The Oxford Book of Work is splendid but for one great flaw—it’s not a book. Certainly it meets the dictionary definition: "a long written or printed work, usu. on sheets of paper fastened or bound together with covers." What’s missing is narrative. This is a volume for dipping into, not for reading straight through. I mention this because I’m a credulous shopper and often deceived.

Thomas, president of Corpus Christi College, Oxford, has created an anthology— really, a grab bag—of most anything toothsome ever written about work. With the notable exception of rock ’n’ roll lyrics, nary a stone has been left unturned. Economics, philosophy, poetry, fiction, drama—all have been mined, and with happy results.

Take, for instance, this, from a letter written to a friend by Alexis de Tocqueville in 1858: "It has always been because my mind was uncomfortable at home that it sallied abroad to obtain, at any sacrifice, the relief of hard intellectual work. This is the case now. I have no child to enjoy the little noise that my name may make. I do not believe that in such times as these the slightest influence can be obtained by such writings as mine, or even by any writings except by the bad novels, which try to make us still more immoral and illconditioned than we are. Yet I rise at five, and sit for six hours before my paper, and often leave it still white. Sometimes I find what I am looking for, but find it painfully and imperfectly; sometimes I am in despair at not finding it at all."

I choose that excerpt not only because I love it, but because it is characteristic. Thomas wields a generous knife, and so even this slightly trimmed sample has Tocqueville on writing, childlessness, the wretched state of publishing, and the absence of Prozac.

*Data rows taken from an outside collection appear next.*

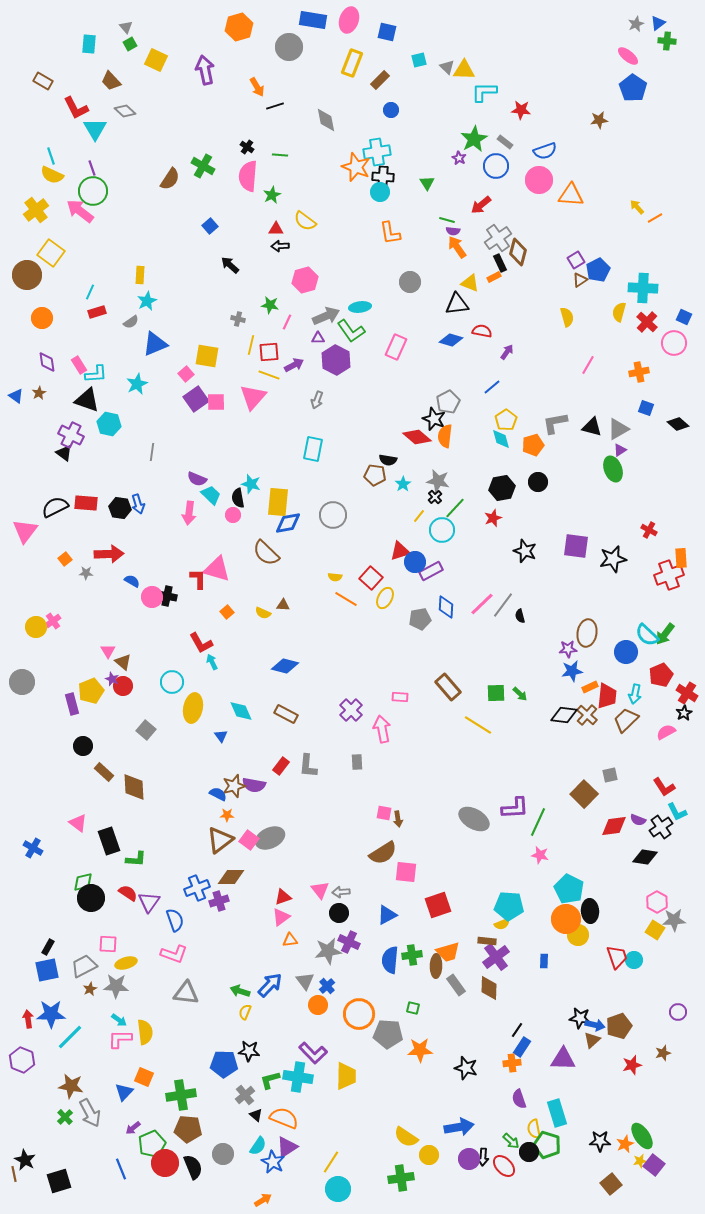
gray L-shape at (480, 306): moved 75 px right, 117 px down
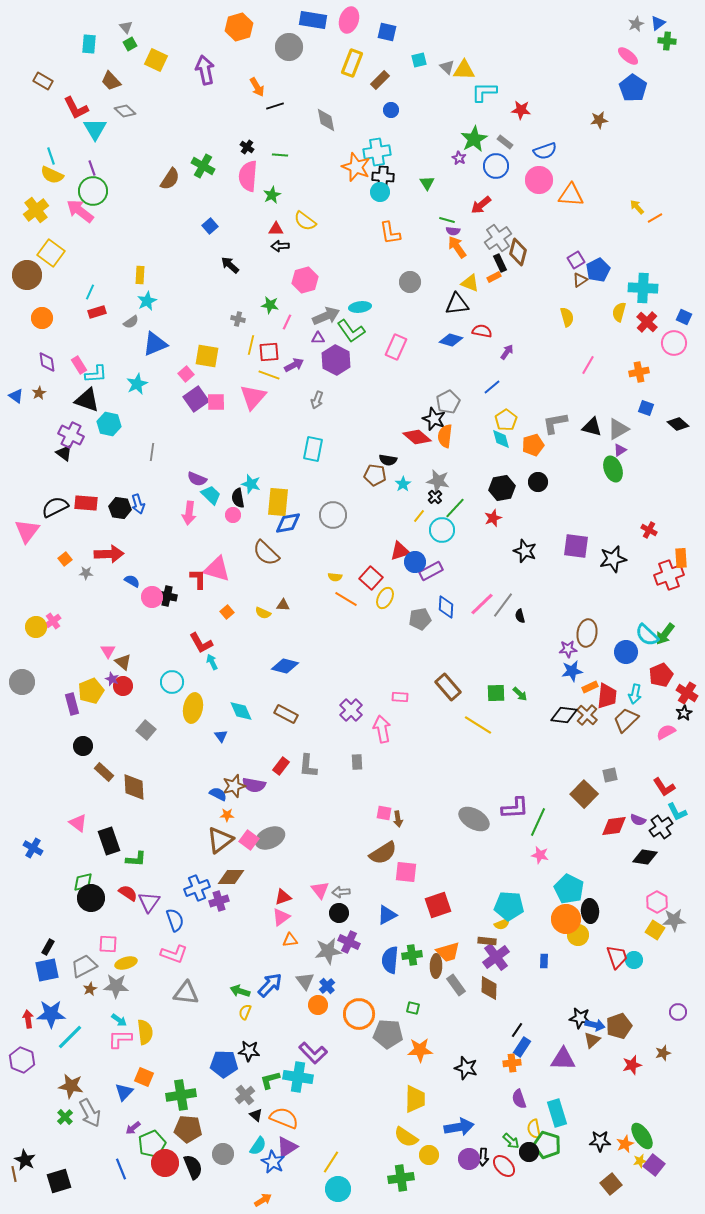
pink triangle at (25, 531): moved 2 px right
yellow trapezoid at (346, 1076): moved 69 px right, 23 px down
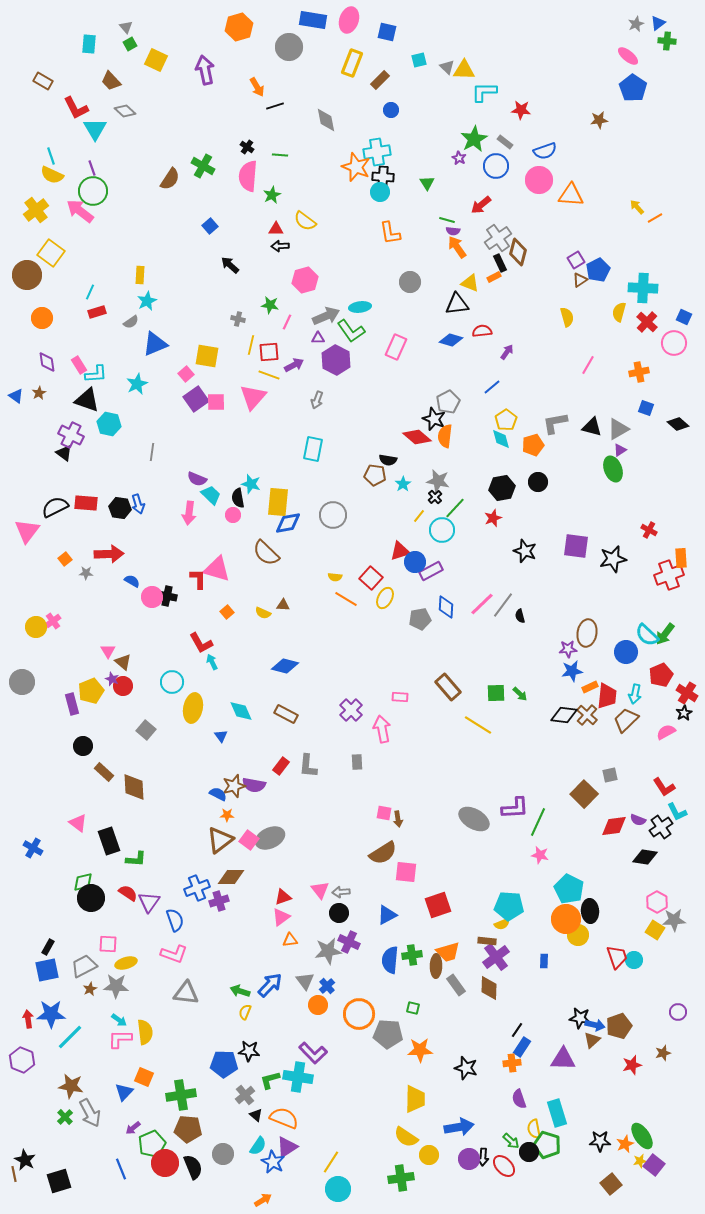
red semicircle at (482, 331): rotated 18 degrees counterclockwise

Unfortunately, this letter appears not in the section on writing but under the heading "Compensations and Rewards," which brings me to my last gripe: a volume so clearly intended as a reference should be more precisely indexed.

As with any collection of maxims, there are contradictions on work and its rewards. From Noel Coward we hear that "work is much more fun than fun," while C. Wright Mills reports: "Each day men sell little pieces of themselves in order to try to buy them back each night and weekend with the coin of ‘fun’." Still, the book is cleverly constructed, starting with original sin and closing with an Oxford don who said of retirement: "It’s not too bad, but I rather miss the vacations."